Bill Wolsey knows something about trading in times of adversity.
He opened a £16m extension to his flagship Merchant Hotel in 2010, a time when Northern Ireland was mired in a gruelling recession.
He worked through that and was ultimately able to grow his business. Now he’s worried about how the entire hotel sector is supposed to operate in a time of social distancing.
Hotels in Northern Ireland got a target reopening date this week – 20 July.
As it stands they will have to operate using two metre social distancing.
“If it’s two metres, we are going to be operating at roughly 40% – 50% capacity,”says Mr Wolsey.
“If it’s one metre it’s going to be around 70% capacity. The difference is huge. We’re hoping Stormont is going to look at the one metre.
“We’re not irresponsible people. We can be given the opportunity to do this and there’s evidence to show it’s safe.”
The World Health Organization says that a distance of 1m is safe.
Some countries, such as France and Denmark, have adopted this guidance while others, including the UK, have gone further.
The Stormont Economy Minister Diane Dodds is open to moving the Northern Ireland guidance to one metre.

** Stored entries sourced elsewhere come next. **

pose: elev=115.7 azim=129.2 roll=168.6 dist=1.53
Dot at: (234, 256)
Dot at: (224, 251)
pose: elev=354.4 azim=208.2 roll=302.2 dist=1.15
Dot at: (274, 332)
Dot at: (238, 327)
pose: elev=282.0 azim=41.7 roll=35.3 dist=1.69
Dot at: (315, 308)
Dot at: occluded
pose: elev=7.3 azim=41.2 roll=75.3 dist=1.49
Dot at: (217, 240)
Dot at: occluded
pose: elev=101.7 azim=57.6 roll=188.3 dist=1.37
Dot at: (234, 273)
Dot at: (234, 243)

This week she said it was something the Executive will “have to give thought to”.
“I have listened to and understand the arguments and I understand that people must make their businesses viable,” she told the BBC.
“Right across Europe there are different views on this.

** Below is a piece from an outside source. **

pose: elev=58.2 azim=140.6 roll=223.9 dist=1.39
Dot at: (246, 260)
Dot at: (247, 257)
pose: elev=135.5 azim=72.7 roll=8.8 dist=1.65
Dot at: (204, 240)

“Some countries like the UK and Republic of Ireland have adopted a two metre rule, some Scandinavian have adopted a one metre rule.
“We’ve got to do what’s right for Northern Ireland, what’s right for people’s lives and safety and what’s right to help us get business up and running.”

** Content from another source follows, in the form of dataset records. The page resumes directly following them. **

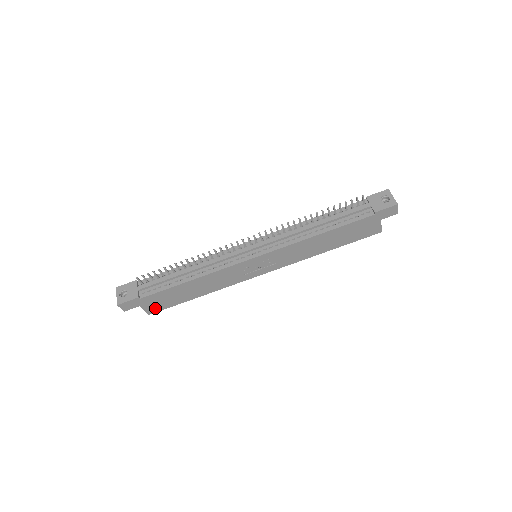
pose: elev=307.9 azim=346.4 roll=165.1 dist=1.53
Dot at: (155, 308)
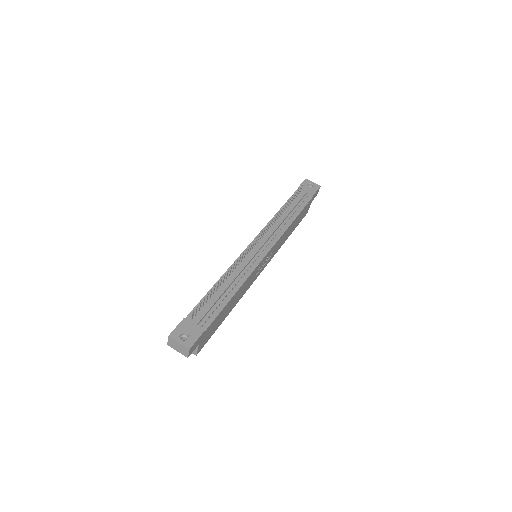
Dot at: (204, 343)
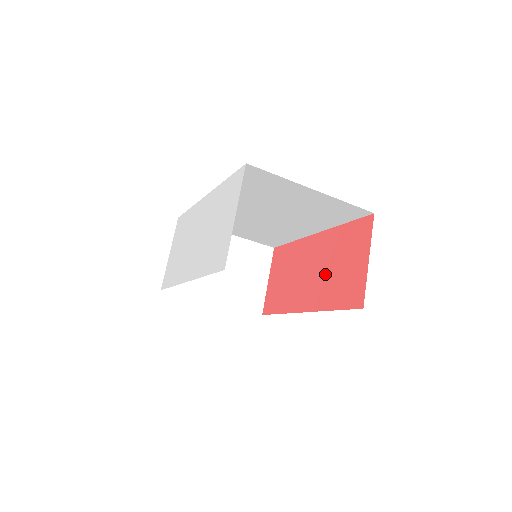
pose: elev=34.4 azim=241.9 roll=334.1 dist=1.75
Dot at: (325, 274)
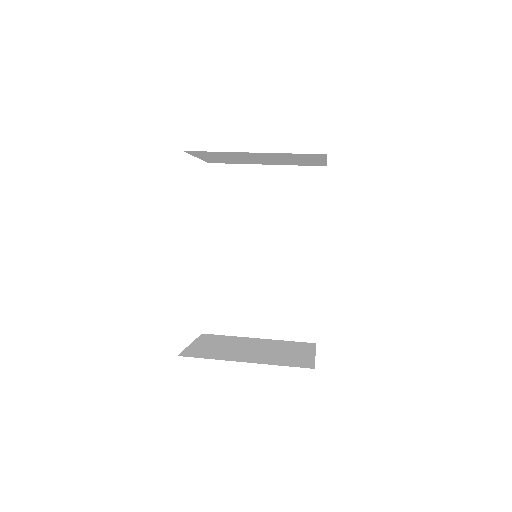
Dot at: occluded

She will now have to make her argument at the Executive table.
Hospitality staff will need to be persuaded too. Trade unions are suspicious.
Neill Moore, the Unite hospitality organiser, says an attempt is being made to bounce the Executive into shifting its position.
“There is no possible health-science basis for eroding this protection – it is a demand designed to increase profit at the cost of lives and must be resisted.”
Into this debate came a new study published in The Lancet medical journal.
It is a review and meta-analysis of more than 170 existing pieces of research.
It found that social distancing is a powerful intervention for reducing the spread of coronavirus.
It suggests that if a person has Covid-19, standing close to them results in a 13% chance of infection.
But with one metre social distancing the risk of infection goes down to 2.6% while increasingly the distance to two metres halves the risk again to 1.3%.
The study concludes: “The results of our current review support the implementation of a policy of physical distancing of at least 1m and, if feasible, 2m or more.”
The key part of that sentence may the words “if feasible.”
Does it just mean practically feasible or will economic feasibility be considered too?